A group agreement is a set of guidelines or rules that the group develop together so everyone knows where they stand. It means the group have discussed and agreed how everyone should support one another, allowing everyone to feel confident to speak openly.
How a group agreement can help your group
Forming a group agreement benefits everyone in the group, including you as group leader. It can help by:
- creating mutual respect in the group
- ensuring everyone fully understands how important confidentiality is, so everyone can share openly
- respecting individuals’ opinions and values, but creating boundaries that they can’t impact on the group
- agreeing how the group communicates with one another so conversations feel balanced
- understanding how feedback is a positive thing in the group and can make the group stronger
- encouraging everyone to really listen to what others are sharing, so everyone feels truly heard
Group agreements in action
Rachael from Kinship and other group leaders share what a group agreement is, and some of the things they include in theirs.

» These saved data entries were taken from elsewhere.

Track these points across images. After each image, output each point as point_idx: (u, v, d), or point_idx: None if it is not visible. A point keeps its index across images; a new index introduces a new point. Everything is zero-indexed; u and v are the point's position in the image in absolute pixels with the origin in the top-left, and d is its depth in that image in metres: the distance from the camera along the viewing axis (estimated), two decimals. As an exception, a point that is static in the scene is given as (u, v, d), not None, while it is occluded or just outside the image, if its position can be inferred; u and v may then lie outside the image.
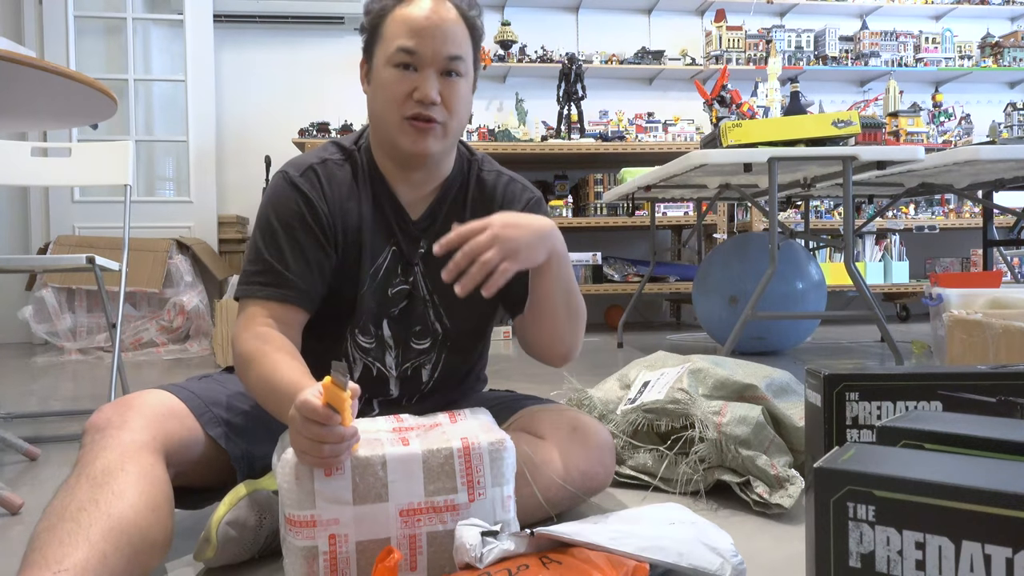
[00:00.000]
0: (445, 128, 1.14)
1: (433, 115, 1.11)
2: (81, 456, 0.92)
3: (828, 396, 0.99)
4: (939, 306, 2.10)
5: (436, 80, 1.11)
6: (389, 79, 1.11)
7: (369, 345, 1.21)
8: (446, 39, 1.11)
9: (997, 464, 0.69)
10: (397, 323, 1.22)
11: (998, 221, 4.36)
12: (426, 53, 1.10)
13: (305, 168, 1.17)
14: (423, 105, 1.11)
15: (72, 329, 3.82)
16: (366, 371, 1.23)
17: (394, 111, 1.12)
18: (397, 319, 1.22)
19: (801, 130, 2.63)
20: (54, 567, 0.76)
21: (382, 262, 1.20)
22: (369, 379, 1.23)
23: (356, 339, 1.21)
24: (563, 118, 4.49)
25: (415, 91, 1.10)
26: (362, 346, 1.22)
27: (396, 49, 1.10)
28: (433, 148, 1.14)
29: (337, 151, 1.22)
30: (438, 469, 0.93)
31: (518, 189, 1.28)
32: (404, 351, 1.23)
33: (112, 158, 2.30)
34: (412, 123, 1.12)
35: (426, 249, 1.21)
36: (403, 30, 1.10)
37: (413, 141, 1.13)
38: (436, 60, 1.11)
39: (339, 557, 0.89)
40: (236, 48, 4.68)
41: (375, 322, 1.21)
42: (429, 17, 1.10)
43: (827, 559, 0.70)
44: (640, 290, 3.82)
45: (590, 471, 1.15)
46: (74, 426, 2.05)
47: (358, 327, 1.20)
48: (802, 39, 5.01)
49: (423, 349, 1.24)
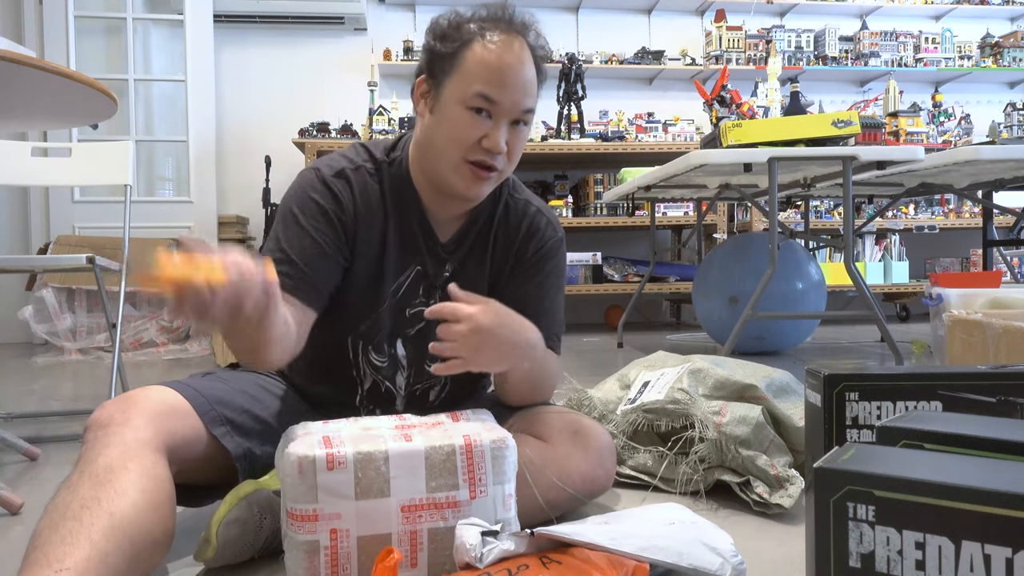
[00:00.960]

Duration: 5 minutes 24 seconds
The ‘golden rule’ of a group agreement
Creating a group that trusts one another is the most important thing for a peer support group. Somewhere individuals can share openly and honestly, to others who understand how they may be feeling. As we heard in the video above, the ‘golden rule’ for a group agreement is: What is said in group stays in group.
Good and safe support relies on this rule.
Creating your group agreement
So how can the ‘golden rule’ and others be developed by your group?
We’ve created a meeting guide to help you develop a group agreement with your group. Download it and use it to help understand what is important to your group.
Key steps
You might want to follow the steps below with your group to help prepare and create your group agreement:
- When you start your group, it’s worth exploring some values that you think are important as group leader. Then you can revisit the activity below with the group.
- Give people notice that you will be discussing a group agreement at the next meeting. This means everyone understands that some time at the next meeting will be given to this activity. It also gives time for members to think about things before you discuss it.
- Gather your group at the meeting and introduce what a group agreement is and how it’s a useful tool for the group.
- Use the meeting guide you can download above to help you manage the group discussion. It shares the kinds of questions you can put to the group and how you can collect what everyone has said or shared.
- Draft the group agreement based on what everyone discussed and agreed at the meeting.
- Share the draft with the group and ask for feedback at the next meeting, or over message outside of the group. Adapt the agreement if you need to.
- Keep a copy available at every meeting. It’s important that new members can read through the agreement early on. These are the rules they will need to respect.
Example peer support group agreement
Every group runs slightly differently, so every group agreement will also be different.
To help you understand what a group agreement can look like, we’ve created an example here for you to download. This should not be copied, as your group should influence each agreement.
Keep it alive
Things change, your group will progress, and your group agreement should adapt too. It can be changed at any time and should be reviewed regularly and kept relevant.
It might be worth agreeing when it will be reviewed. Perhaps every six months to begin with, for the first year, then once a year.
Make sure everyone feels they can request a review ahead of this if needed.